Situated in an area popularly known as the Plaza de los Museos, the National Gallery of Art and Caracas Museum of Fine Art are two fascinating cultural institutions that showcase a rich collection of Venezuelan, Latin American and international art. With a permanent collection spanning four centuries of Venezuelan art, the National Gallery has over 4000 indigenous artworks including aboriginal art from the pre-Hispanic period, the portrait painters of the colonial period and the initiators of the abstractionism art movement from the 1960s. A museum of international art, with an emphasis on Latin American art, the Caracas Museum of Fine Art houses fine artworks from the likes of Diego Rivera, Armando Reveron and Joaquín Torres García. With some of the most colourful, expressionist and unconventional artworks in the world, a trip to the National Gallery and Caracas Museum of Fine Art is a visual indulgence. Not to be missed are their respective gift shops, which boast a stunning collection of indigenous crafts, jewellery and high-end artworks at an affordable price.

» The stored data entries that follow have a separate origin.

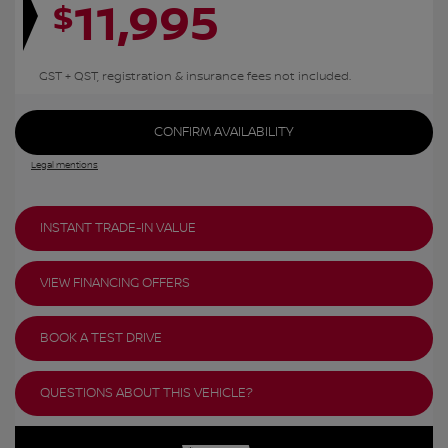
11,995
$
GST + QST, registration & insurance fees not included.
CONFIRM AVAILABILITY
Legal mentions
INSTANT TRADE-IN VALUE
VIEW FINANCING OFFERS
BOOK A TEST DRIVE
QUESTIONS ABOUT THIS VEHICLE?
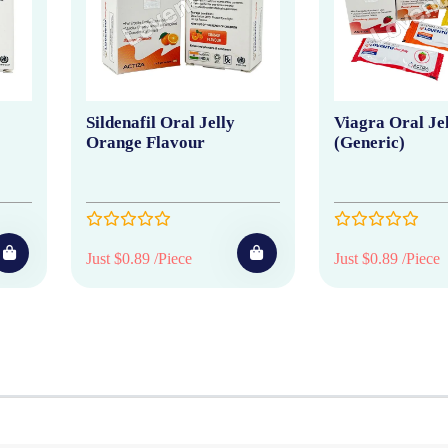
Sildenafil Oral Jelly
Viagra Oral Je
Orange Flavour
(Generic)
Just $0.89 /Piece
Just $0.89 /Piece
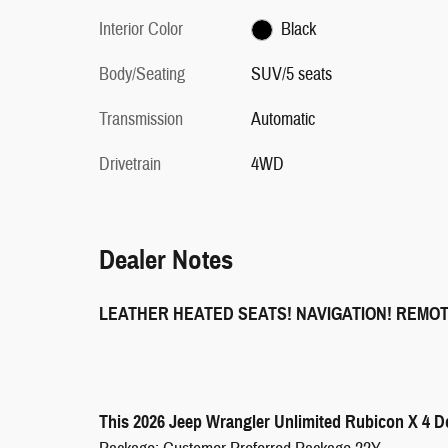
Interior Color
Black
Body/Seating
SUV/5 seats
Transmission
Automatic
Drivetrain
4WD
Dealer Notes
LEATHER HEATED SEATS! NAVIGATION! REMO
This 2026 Jeep Wrangler Unlimited Rubicon X 4 Do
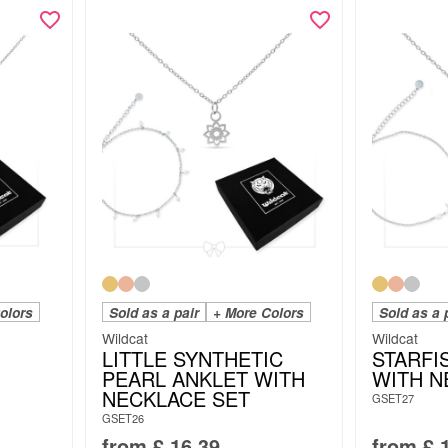
olors
Sold as a pair
+ More Colors
Sold as a 
Wildcat
Wildcat
LITTLE SYNTHETIC
STARFI
PEARL ANKLET WITH
WITH N
NECKLACE SET
GSET27
GSET26
from
£
16.39
from
£
1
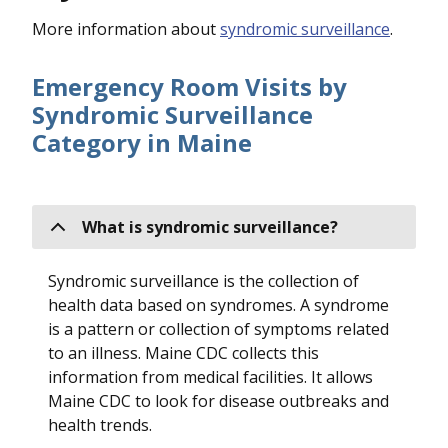
More information about
syndromic surveillance
.
Emergency Room Visits by
Syndromic Surveillance
Category in Maine
What is syndromic surveillance?
Syndromic surveillance is the collection of
health data based on syndromes. A syndrome
is a pattern or collection of symptoms related
to an illness. Maine CDC collects this
information from medical facilities. It allows
Maine CDC to look for disease outbreaks and
health trends.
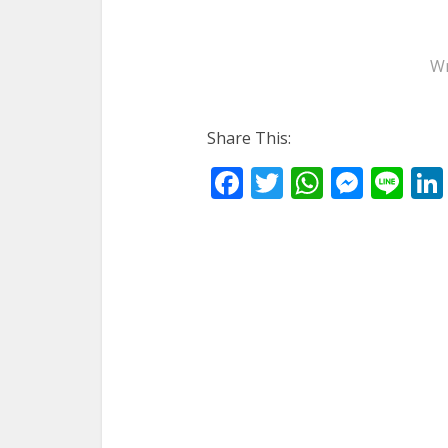
Wr
Share This:
Facebook
Twitter
WhatsA
Mess
Li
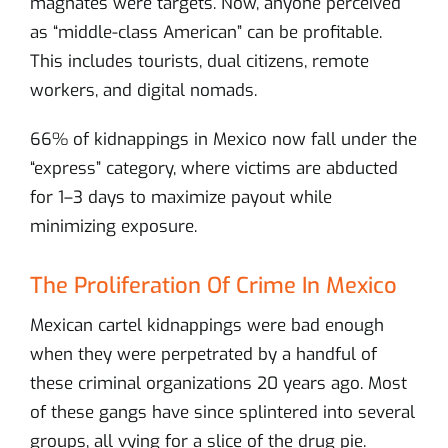
magnates were targets. Now, anyone perceived
as “middle-class American” can be profitable.
This includes tourists, dual citizens, remote
workers, and digital nomads.
66% of kidnappings in Mexico now fall under the
“express” category, where victims are abducted
for 1–3 days to maximize payout while
minimizing exposure.
The Proliferation Of Crime In Mexico
Mexican cartel kidnappings were bad enough
when they were perpetrated by a handful of
these criminal organizations 20 years ago. Most
of these gangs have since splintered into several
groups, all vying for a slice of the drug pie.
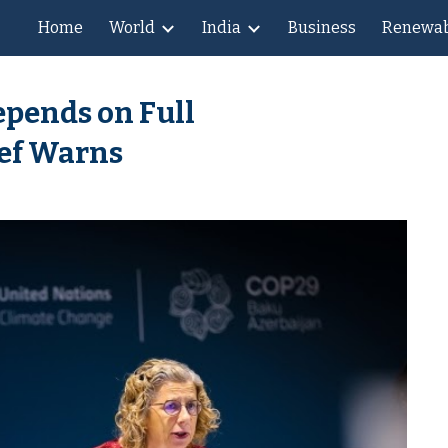
Home
World
India
Business
Renewab
ip to main content
Skip to navigat
epends on Full
ef Warns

Leafy Plaza Bolívar is the historical and social centre of Caracas and the site of several of the city's interesting monuments. Said to be where conqueror Diego de Losada founded the city in 1567, atmospheric Plaza Bolivar continues to be the heart of this populated Venezuelan capital. Don't miss the monument of revolutionary El LibertadorSimon Bolivar, the beautiful Metropolitan Cathedral, its original façade dating from the end of the 17th century, the Palacio Municipal and its attractive central courtyard (Jardin de Caracas) and the Museo Sacro de Caracas with its displays of local history and collection of religious art.